Vuole vestirsi da grande. Indossa i collant neri, un abito che le marca il vitino sottile, gli stivaletti che le evidenziano il lato B a mandolino, che è sicura fonte di invidia da parte delle compagne di scuola secche e spilungone. Mi chiede se può mettersi un po' di mascara sulle ciglia e un lucidalabbra. Rispondo di sì, perché tanto non si vedrà neanche: lei ha gli occhi grandi di natura, e le labbra che sembravano dipinte già quando era neonata.
Usciamo. Andiamo a una festa. La vedo che si atteggia, vuole fare la grande ad una festa da grandi.

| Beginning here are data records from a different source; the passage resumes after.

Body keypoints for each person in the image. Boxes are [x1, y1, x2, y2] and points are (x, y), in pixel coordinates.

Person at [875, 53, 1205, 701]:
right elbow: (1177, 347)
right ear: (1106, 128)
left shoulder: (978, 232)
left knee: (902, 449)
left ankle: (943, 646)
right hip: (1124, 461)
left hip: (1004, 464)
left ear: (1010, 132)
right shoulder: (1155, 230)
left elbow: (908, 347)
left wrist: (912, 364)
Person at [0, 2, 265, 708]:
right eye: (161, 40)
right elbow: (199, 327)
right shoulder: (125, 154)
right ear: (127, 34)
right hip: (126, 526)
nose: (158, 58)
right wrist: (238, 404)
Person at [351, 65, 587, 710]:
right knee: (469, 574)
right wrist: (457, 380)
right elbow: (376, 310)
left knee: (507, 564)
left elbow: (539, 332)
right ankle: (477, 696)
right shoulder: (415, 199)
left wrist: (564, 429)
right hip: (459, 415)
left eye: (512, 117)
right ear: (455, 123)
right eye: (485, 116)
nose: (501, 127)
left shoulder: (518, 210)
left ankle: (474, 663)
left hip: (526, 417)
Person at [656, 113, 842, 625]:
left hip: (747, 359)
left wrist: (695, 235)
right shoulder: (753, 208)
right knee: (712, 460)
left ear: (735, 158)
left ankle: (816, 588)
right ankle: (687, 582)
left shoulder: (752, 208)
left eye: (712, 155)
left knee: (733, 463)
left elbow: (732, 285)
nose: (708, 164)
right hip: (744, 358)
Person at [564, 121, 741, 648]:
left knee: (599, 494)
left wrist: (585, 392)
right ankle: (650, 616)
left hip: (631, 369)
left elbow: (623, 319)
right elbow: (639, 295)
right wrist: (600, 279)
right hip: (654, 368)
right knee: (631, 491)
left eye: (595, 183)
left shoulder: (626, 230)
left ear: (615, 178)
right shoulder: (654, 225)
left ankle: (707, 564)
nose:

Poi però tra gli invitati c'è anche un'altra bambina, a parte Angelica. Ormai sa ignorare molto bene sua sorella e sa comportarsi da adulta col cuginetto di un anno, ma il richiamo della piccola sconosciuta è troppo forte, e lei non è capace di non socializzare.
Dopo nemmeno mezz'ora di festa da grandi, Matilde sta a terra, con l'abito, i collant e gli stivaletti, a colorare su fogli di carta, giocare e ridere, usando la gonna per pulire gli occhiali fregandosene dello spettacolo delle sue mutande, e con il mascara stropicciato perché non sapeva che non doveva toccarsi gli occhi.
Dodici anni. A volte pochi, a volte troppi. Per me sono giusti. La adoro quando la sua spontanea immaturità vince sulle velleità emulatorie.